普段は、ロック世代にも受けるリズム感抜群の指揮者カルロス・クライバーの音源を除いて、普段はクラシック音楽はほとんど聴かないのですが、友人への誕生日プレゼントで、一緒にヴァイオリン奏者 漆原啓子(うるしはらけいこ)とピアノとの二重奏コンサートに行ってきました。
ランチタイムだし、心と身体に優しい名曲を聴かせてもらえるのだろうと思っていたらとんでもない、前半はシベリウス、グリーグと北欧、後半がユダヤとスペイン音楽という、言うなればヨーロッパ辺境の民族的野趣に満ちた冒険的な選曲で、それが非常に面白かったです。
が、アンコールで演奏したアルメニアの作曲家バグダサリアンの「ノクターン」(1957)の余りの素晴らしさには呆然となりました。
美しく優しげなメロディに、私たちを生み出してくれた根源の世界への限りない憧れと、その世界からやってくる、すべてを許し受け入れてくれるような温かな霊妙さが満ちています。
まるで、この世界をどれほど悲惨な場所にしてしまっても、それでも人間の絶対的な本質を信じているよと言ってくれているかのような気がして目頭が熱くなりました。
こんな音楽があったのか、今の世界に最も必要な音楽じゃないか。
慌てて探し出したのがこのCD。漆原さんの録音はなかったのですが、ドイツのNAXOSがいいCDを出してくれていました。(注1)
1世紀には、キリスト教の布教が始まり(十二使徒聖ユダ・タダイ、聖バルトロマイが伝道し、殉教しました)、4世紀には世界初のキリスト教を国教にした国となります。
領土内にあったアララト山は、旧約聖書にノアの箱舟が漂着したと言われているところです。
のち、イスラム帝国の侵攻を受けたり、セルジュク・トルコ、モンゴル帝国、チムール帝国などの侵略が相次いで、国土は荒廃、10世紀には多くのアルメニア人が故国を捨てざるを得なくなりました。(ディアスポラ=民族離散)

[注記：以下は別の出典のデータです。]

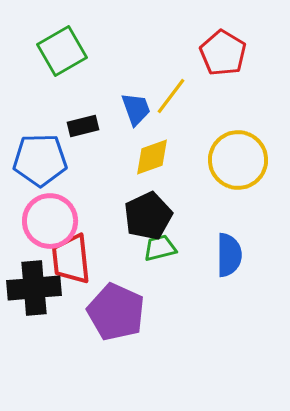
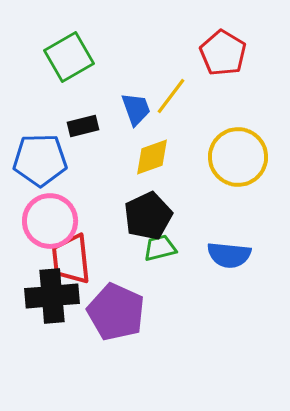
green square: moved 7 px right, 6 px down
yellow circle: moved 3 px up
blue semicircle: rotated 96 degrees clockwise
black cross: moved 18 px right, 8 px down
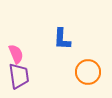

17世紀からはオスマン・トルコとサファビー朝ペルシアに分割統治され、何世紀にもわたって2国のどちらかによって支配され続けました。
そして、あまり知られていませんが、第一次世界大戦中にはトルコにより100万とも150万ともいわれる大虐殺を被りました。
様々な大国に隣接する立地ゆえ、多くの侵略・支配を受けたにも関わらず、いやそれ故にこそ、アルメニアは独自の文字・建築様式などの文化を育て守っています。
音楽で有名なのは「剣の舞」のハチャトリアンでしょうが、このCDでは他にもコミタスなど20世紀の代表的作曲家の濃厚な民族色を持つ曲が聴けます。
そしてバグダサリアン。
これほどの音楽が地上に現れるには、多くの苦しみを味わった人々の心をその通路とするしかなかったということでしょうか。
漆原さんもどんな気持ちで、この曲を選んだのでしょう。
素晴らしい音楽を紹介してくださいました。ありがとうございました。
2024.7.16
なお、この記事は「週刊金曜日」2024年5月10号に掲載されたものに加筆しました。